Search the material and gather each line with "Jezus" in it.
+++ DATASET EXTRACT
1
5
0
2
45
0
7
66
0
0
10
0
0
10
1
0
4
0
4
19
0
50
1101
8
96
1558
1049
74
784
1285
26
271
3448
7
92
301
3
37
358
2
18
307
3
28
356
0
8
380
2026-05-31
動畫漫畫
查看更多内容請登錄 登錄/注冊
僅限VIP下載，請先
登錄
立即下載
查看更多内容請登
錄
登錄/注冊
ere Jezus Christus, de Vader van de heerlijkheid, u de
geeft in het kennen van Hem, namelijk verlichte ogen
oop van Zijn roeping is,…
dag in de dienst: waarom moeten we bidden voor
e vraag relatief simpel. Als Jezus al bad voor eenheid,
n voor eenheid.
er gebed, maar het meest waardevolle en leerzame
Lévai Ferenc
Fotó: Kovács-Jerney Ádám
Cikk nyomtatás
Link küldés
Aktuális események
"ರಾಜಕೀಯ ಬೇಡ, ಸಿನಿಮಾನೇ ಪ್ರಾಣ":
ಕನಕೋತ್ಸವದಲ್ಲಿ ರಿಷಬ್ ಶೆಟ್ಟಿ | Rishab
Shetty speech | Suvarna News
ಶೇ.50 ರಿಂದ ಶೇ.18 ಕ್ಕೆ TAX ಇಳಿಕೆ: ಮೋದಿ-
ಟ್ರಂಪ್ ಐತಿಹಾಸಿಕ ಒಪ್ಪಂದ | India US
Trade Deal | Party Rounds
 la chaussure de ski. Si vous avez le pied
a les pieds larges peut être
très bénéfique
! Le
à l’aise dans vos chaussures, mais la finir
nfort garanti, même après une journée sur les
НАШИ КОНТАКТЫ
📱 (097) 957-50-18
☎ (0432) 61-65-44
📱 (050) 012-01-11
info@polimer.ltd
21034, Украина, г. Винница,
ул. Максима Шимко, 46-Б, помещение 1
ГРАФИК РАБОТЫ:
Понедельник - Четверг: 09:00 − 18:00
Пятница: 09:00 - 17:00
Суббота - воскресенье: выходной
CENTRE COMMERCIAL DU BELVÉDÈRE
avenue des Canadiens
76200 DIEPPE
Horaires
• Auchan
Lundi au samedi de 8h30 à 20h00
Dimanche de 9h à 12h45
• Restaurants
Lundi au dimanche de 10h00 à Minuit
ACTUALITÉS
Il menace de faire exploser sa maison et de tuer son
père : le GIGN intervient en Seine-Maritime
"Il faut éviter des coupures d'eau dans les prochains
++++++
RESULT OF THIS EXERCISE:
ere Jezus Christus, de Vader van de heerlijkheid, u de
e vraag relatief simpel. Als Jezus al bad voor eenheid,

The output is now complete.